_WORK TO COMPLETE_.
From the first line to the last, restate every record word for word, leaving out the pictures.

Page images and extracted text
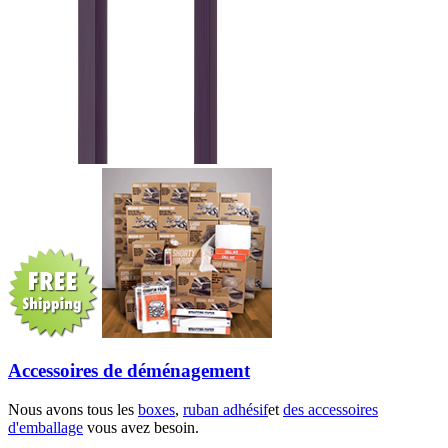
Accessoires de déménagement
Nous avons tous les
boxes
,
ruban adhésif
et
des accessoires
d'emballage
vous avez besoin.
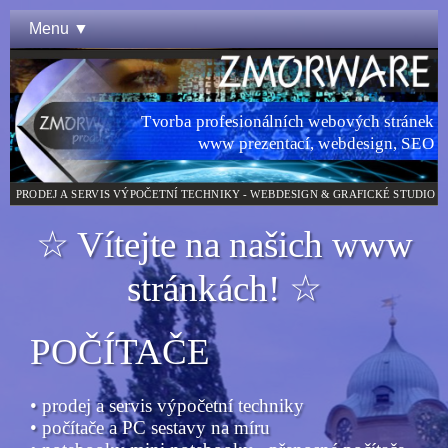
Menu ▼
Tvorba profesionálních webových stránek
www prezentací, webdesign, SEO
PRODEJ A SERVIS VÝPOČETNÍ TECHNIKY - WEBDESIGN & GRAFICKÉ STUDIO
☆ Vítejte na našich www
stránkách! ☆
POČÍTAČE
• prodej a servis výpočetní techniky
• počítače a PC sestavy na míru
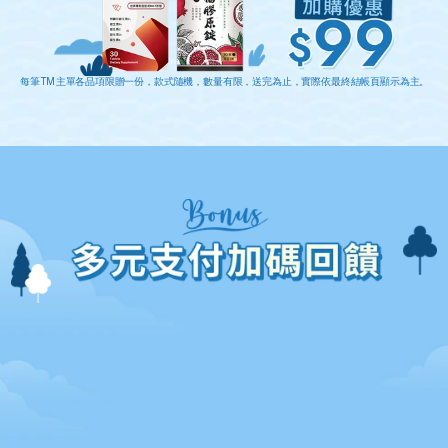
每筆TM主單各品項限贈一份，款式隨機，數量有限，送完為止，實際依最終結帳頁顯示為主。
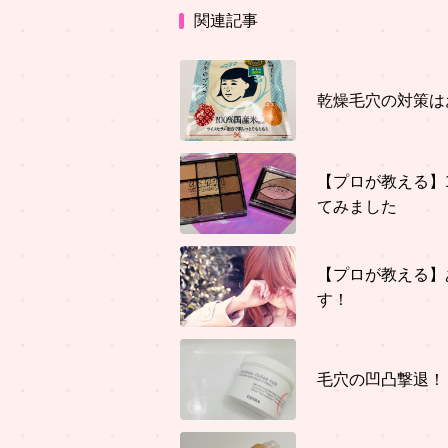
関連記事
乾燥毛穴の対策は
【プロが教える】
てみました
【プロが教える】
す！
毛穴の凹凸撃退！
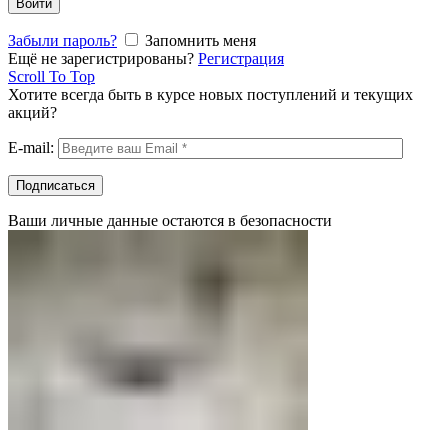
Войти
Забыли пароль?
Запомнить меня
Ещё не зарегистрированы?
Регистрация
Scroll To Top
Хотите всегда быть в курсе новых поступлений и текущих
акций?
E-mail:
Ваши личные данные остаются в безопасности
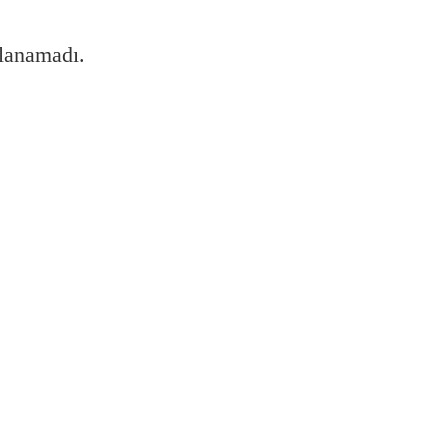
lanamadı.
ale getirilir?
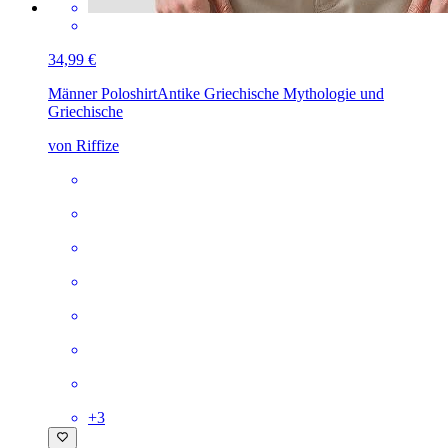
34,99 €
Männer Poloshirt
Antike Griechische Mythologie und
Griechische
von Riffize
+
3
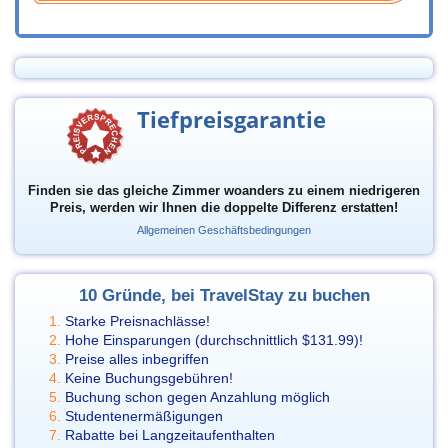
Tiefpreisgarantie
Finden sie das gleiche Zimmer woanders zu einem niedrigeren
Preis, werden wir Ihnen die doppelte Differenz erstatten!
Allgemeinen Geschäftsbedingungen
10 Gründe, bei TravelStay zu buchen
Starke Preisnachlässe!
Hohe Einsparungen (durchschnittlich
$131.99
)!
Preise alles inbegriffen
Keine Buchungsgebühren!
Buchung schon gegen Anzahlung möglich
Studentenermäßigungen
Rabatte bei Langzeitaufenthalten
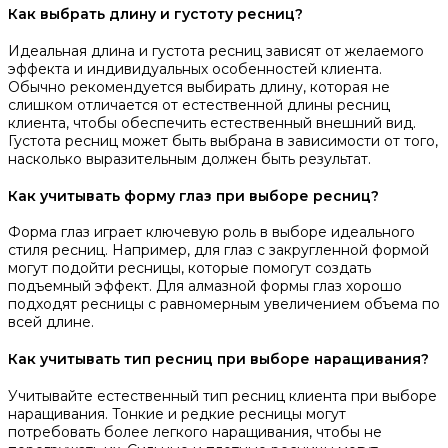
Как выбрать длину и густоту ресниц?
Идеальная длина и густота ресниц зависят от желаемого
эффекта и индивидуальных особенностей клиента.
Обычно рекомендуется выбирать длину, которая не
слишком отличается от естественной длины ресниц
клиента, чтобы обеспечить естественный внешний вид.
Густота ресниц может быть выбрана в зависимости от того,
насколько выразительным должен быть результат.
Как учитывать форму глаз при выборе ресниц?
Форма глаз играет ключевую роль в выборе идеального
стиля ресниц. Например, для глаз с закругленной формой
могут подойти ресницы, которые помогут создать
подъемный эффект. Для алмазной формы глаз хорошо
подходят ресницы с равномерным увеличением объема по
всей длине.
Как учитывать тип ресниц при выборе наращивания?
Учитывайте естественный тип ресниц клиента при выборе
наращивания. Тонкие и редкие ресницы могут
потребовать более легкого наращивания, чтобы не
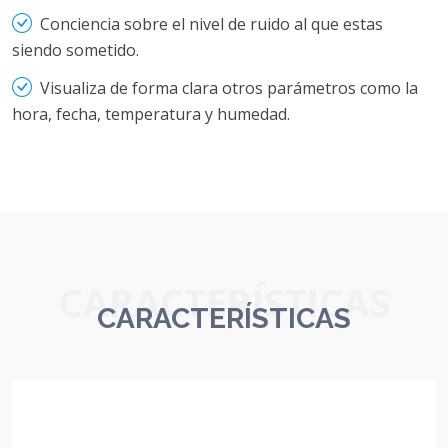
Conciencia sobre el nivel de ruido al que estas
siendo sometido.
Visualiza de forma clara otros parámetros como la
hora, fecha, temperatura y humedad.
CARACTERÍSTICAS
CARACTERÍSTICAS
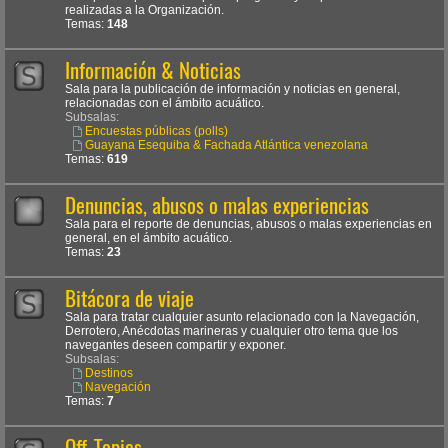
realizadas a la Organización.
Temas:
148
Información & Noticias
Sala para la publicación de información y noticias en general,
relacionadas con el ámbito acuático.
Subsalas:
Encuestas públicas (polls)
Guayana Esequiba & Fachada Atlántica venezolana
Temas:
619
Denuncias, abusos o malas experiencias
Sala para el reporte de denuncias, abusos o malas experiencias en
general, en el ámbito acuático.
Temas:
23
Bitácora de viaje
Sala para tratar cualquier asunto relacionado con la Navegación,
Derrotero, Anécdotas marineras y cualquier otro tema que los
navegantes deseen compartir y exponer.
Subsalas:
Destinos
Navegación
Temas:
7
Off-Topics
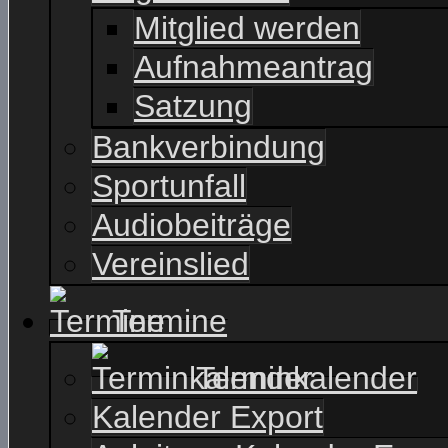
Mitglied werden
Aufnahmeantrag
Satzung
Bankverbindung
Sportunfall
Audiobeiträge
Vereinslied
Termine
Terminkalender
Kalender Export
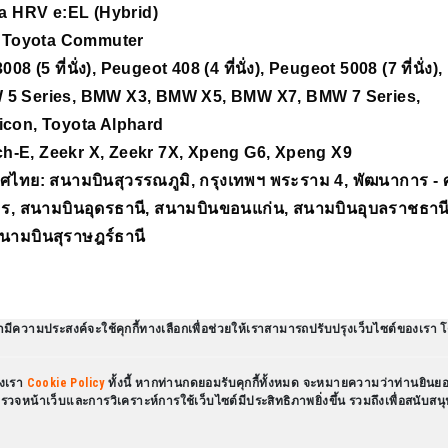
a HRV e:EL (Hybrid)
, Toyota Commuter
(5 ที่นั่ง), Peugeot 408 (4 ที่นั่ง), Peugeot 5008 (7 ที่นั่ง),
 5 Series, BMW X3, BMW X5, BMW X7, BMW 7 Series,
icon, Toyota Alphard
ch-E, Zeekr X, Zeekr 7X, Xpeng G6, Xpeng X9
ศไทย: สนามบินสุวรรณภูมิ, กรุงเทพฯ พระราม 4, พัฒนาการ - ศร
, สนามบินอุดรธานี, สนามบินขอนแก่น, สนามบินอุบลราชธานี, ส
นามบินสุราษฎร์ธานี
ามีความประสงค์จะใช้คุกกี้ทางเลือกเพื่อช่วยให้เราสามารถปรับปรุงเว็บไซต์ของเรา โ
องเรา
Cookie Policy
ทั้งนี้ หากท่านกดยอมรับคุกกี้ทั้งหมด จะหมายความว่าท่านยินยอม
สำรวจหน้าเว็บและการวิเคราะห์การใช้เว็บไซต์มีประสิทธิภาพยิ่งขึ้น รวมถึงเพื่อส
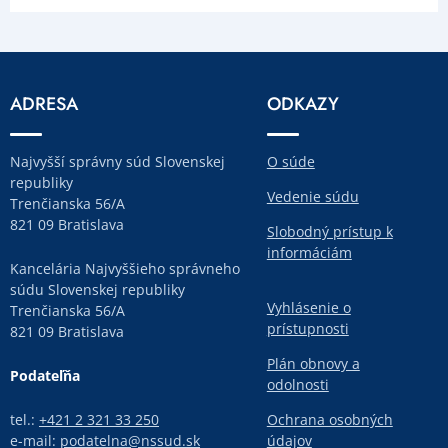
ADRESA
ODKAZY
Najvyšší správny súd Slovenskej
O súde
republiky
Vedenie súdu
Trenčianska 56/A
821 09 Bratislava
Slobodný prístup k
informáciám
Kancelária Najvyššieho správneho
súdu Slovenskej republiky
Vyhlásenie o
Trenčianska 56/A
prístupnosti
821 09 Bratislava
Plán obnovy a
Podateľňa
odolnosti
tel.:
+421 2 321 33 250
Ochrana osobných
e-mail:
podatelna@nssud.sk
údajov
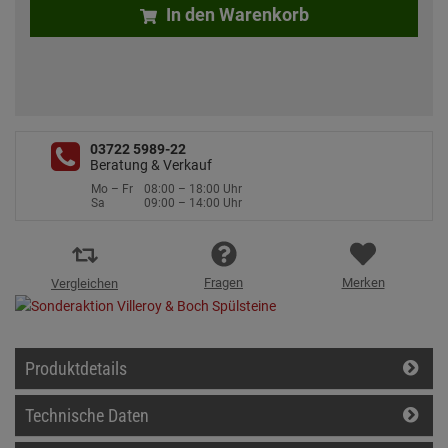
In den Warenkorb
03722 5989-22
Beratung & Verkauf
Mo – Fr
08:00 – 18:00 Uhr
Sa
09:00 – 14:00 Uhr
Fragen
Merken
Vergleichen
Produktdetails
Technische Daten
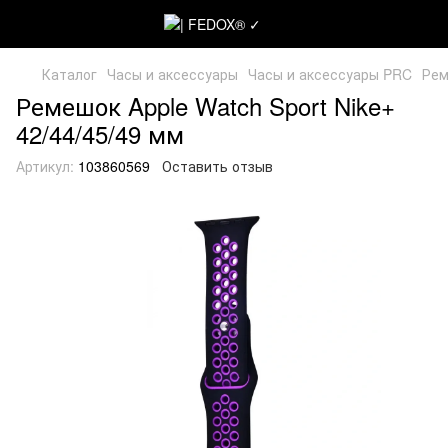
Каталог
Часы и аксессуары
Часы и аксессуары PRC
Рем
Ремешок Apple Watch Sport Nike+
42/44/45/49 мм
Артикул:
103860569
Оставить отзыв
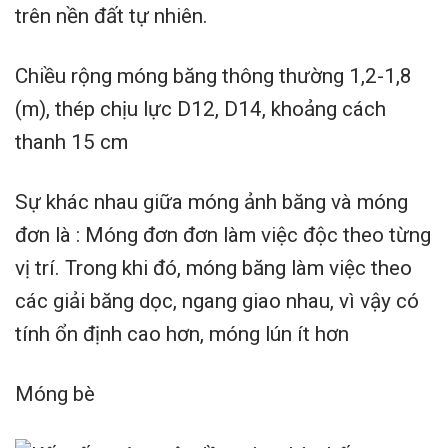
trên nền đất tự nhiên.
Chiều rộng móng băng thông thường 1,2-1,8
(m), thép chịu lực D12, D14, khoảng cách
thanh 15 cm
Sự khác nhau giữa móng ảnh băng và móng
đơn là : Móng đơn đơn làm việc độc theo từng
vị trí. Trong khi đó, móng băng làm việc theo
các giải băng dọc, ngang giao nhau, vì vậy có
tính ổn định cao hơn, móng lún ít hơn
Móng bè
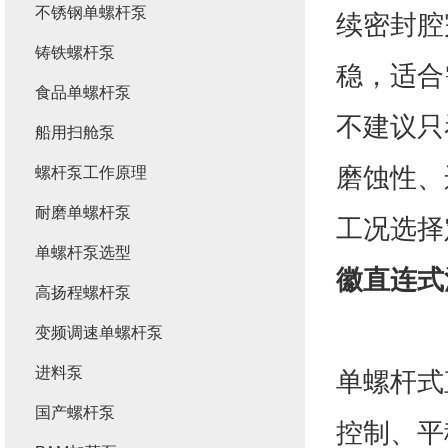
不锈钢单螺杆泵
续密封腔
铸铁螺杆泵
稳，适合
食品单螺杆泵
不建议只
船用扫舱泵
磨蚀性、
螺杆泵工作原理
耐磨单螺杆泵
工况选择
单螺杆泵选型
徽直连式
高扬程螺杆泵
变频调速单螺杆泵
进料泵
单螺杆式
国产螺杆泵
控制、平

_ANSWER SPACE_.
Accessoires de déménagement
Nous avons tous les
boxes
,
ruban adhésif
et
des accessoires
d'emballage
vous avez besoin.
Menu ▼
Tvorba profesionálních webových stránek
www prezentací, webdesign, SEO
PRODEJ A SERVIS VÝPOČETNÍ TECHNIKY - WEBDESIGN & GRAFICKÉ STUDIO
☆ Vítejte na našich www
stránkách! ☆
POČÍTAČE
• prodej a servis výpočetní techniky
• počítače a PC sestavy na míru
每筆TM主單各品項限贈一份，款式隨機，數量有限，送完為止，實際依最終結帳頁顯示為主。
関連記事
乾燥毛穴の対策は
【プロが教える】
てみました
【プロが教える】
す！
毛穴の凹凸撃退！
Войти
Забыли пароль?
Запомнить меня
Ещё не зарегистрированы?
Регистрация
Scroll To Top
Хотите всегда быть в курсе новых поступлений и текущих
акций?
E-mail:
Ваши личные данные остаются в безопасности
lanamadı.
ale getirilir?
34,99 €
Männer Poloshirt
Antike Griechische Mythologie und
Griechische
von Riffize
+
3
Tiefpreisgarantie
Finden sie das gleiche Zimmer woanders zu einem niedrigeren
Preis, werden wir Ihnen die doppelte Differenz erstatten!
Allgemeinen Geschäftsbedingungen
10 Gründe, bei TravelStay zu buchen
Starke Preisnachlässe!
Hohe Einsparungen (durchschnittlich
$131.99
)!
Preise alles inbegriffen
Keine Buchungsgebühren!
Buchung schon gegen Anzahlung möglich
Studentenermäßigungen
Rabatte bei Langzeitaufenthalten
Как выбрать длину и густоту ресниц?
Идеальная длина и густота ресниц зависят от желаемого
эффекта и индивидуальных особенностей клиента.
Обычно рекомендуется выбирать длину, которая не
слишком отличается от естественной длины ресниц
клиента, чтобы обеспечить естественный внешний вид.
Густота ресниц может быть выбрана в зависимости от того,
насколько выразительным должен быть результат.
Как учитывать форму глаз при выборе ресниц?
Форма глаз играет ключевую роль в выборе идеального
стиля ресниц. Например, для глаз с закругленной формой
могут подойти ресницы, которые помогут создать
подъемный эффект. Для алмазной формы глаз хорошо
подходят ресницы с равномерным увеличением объема по
всей длине.
Как учитывать тип ресниц при выборе наращивания?
Учитывайте естественный тип ресниц клиента при выборе
наращивания. Тонкие и редкие ресницы могут
потребовать более легкого наращивания, чтобы не
Conciencia sobre el nivel de ruido al que estas
siendo sometido.
Visualiza de forma clara otros parámetros como la
hora, fecha, temperatura y humedad.
CARACTERÍSTICAS
CARACTERÍSTICAS
realizadas a la Organización.
Temas:
148
Información & Noticias
Sala para la publicación de información y noticias en general,
relacionadas con el ámbito acuático.
Subsalas:
Encuestas públicas (polls)
Guayana Esequiba & Fachada Atlántica venezolana
Temas:
619
Denuncias, abusos o malas experiencias
Sala para el reporte de denuncias, abusos o malas experiencias en
general, en el ámbito acuático.
Temas:
23
Bitácora de viaje
Sala para tratar cualquier asunto relacionado con la Navegación,
Derrotero, Anécdotas marineras y cualquier otro tema que los
navegantes deseen compartir y exponer.
Subsalas:
Destinos
Navegación
Temas:
7
Off-Topics
Mitglied werden
Aufnahmeantrag
Satzung
Bankverbindung
Sportunfall
Audiobeiträge
Vereinslied
Termine
Terminkalender
Kalender Export
a HRV e:EL (Hybrid)
, Toyota Commuter
(5 ที่นั่ง), Peugeot 408 (4 ที่นั่ง), Peugeot 5008 (7 ที่นั่ง),
 5 Series, BMW X3, BMW X5, BMW X7, BMW 7 Series,
icon, Toyota Alphard
ch-E, Zeekr X, Zeekr 7X, Xpeng G6, Xpeng X9
ศไทย: สนามบินสุวรรณภูมิ, กรุงเทพฯ พระราม 4, พัฒนาการ - ศร
, สนามบินอุดรธานี, สนามบินขอนแก่น, สนามบินอุบลราชธานี, ส
นามบินสุราษฎร์ธานี
ามีความประสงค์จะใช้คุกกี้ทางเลือกเพื่อช่วยให้เราสามารถปรับปรุงเว็บไซต์ของเรา โ
องเรา
Cookie Policy
ทั้งนี้ หากท่านกดยอมรับคุกกี้ทั้งหมด จะหมายความว่าท่านยินยอม
สำรวจหน้าเว็บและการวิเคราะห์การใช้เว็บไซต์มีประสิทธิภาพยิ่งขึ้น รวมถึงเพื่อส
ADRESA
ODKAZY
Najvyšší správny súd Slovenskej
O súde
republiky
Vedenie súdu
Trenčianska 56/A
821 09 Bratislava
Slobodný prístup k
informáciám
Kancelária Najvyššieho správneho
súdu Slovenskej republiky
Vyhlásenie o
Trenčianska 56/A
prístupnosti
821 09 Bratislava
Plán obnovy a
Podateľňa
odolnosti
tel.:
+421 2 321 33 250
Ochrana osobných
e-mail:
podatelna@nssud.sk
údajov
In den Warenkorb
03722 5989-22
Beratung & Verkauf
Mo – Fr
08:00 – 18:00 Uhr
Sa
09:00 – 14:00 Uhr
Fragen
Merken
Vergleichen
Produktdetails
Technische Daten
Каталог
Часы и аксессуары
Часы и аксессуары PRC
Рем
Ремешок Apple Watch Sport Nike+
42/44/45/49 мм
Артикул:
103860569
Оставить отзыв
trên nền đất tự nhiên.
Chiều rộng móng băng thông thường 1,2-1,8
(m), thép chịu lực D12, D14, khoảng cách
thanh 15 cm
Sự khác nhau giữa móng ảnh băng và móng
đơn là : Móng đơn đơn làm việc độc theo từng
vị trí. Trong khi đó, móng băng làm việc theo
các giải băng dọc, ngang giao nhau, vì vậy có
tính ổn định cao hơn, móng lún ít hơn
Móng bè
不锈钢单螺杆泵
续密封腔
铸铁螺杆泵
稳，适合
食品单螺杆泵
不建议只
船用扫舱泵
磨蚀性、
螺杆泵工作原理
耐磨单螺杆泵
工况选择
单螺杆泵选型
徽直连式
高扬程螺杆泵
变频调速单螺杆泵
进料泵
单螺杆式
国产螺杆泵
控制、平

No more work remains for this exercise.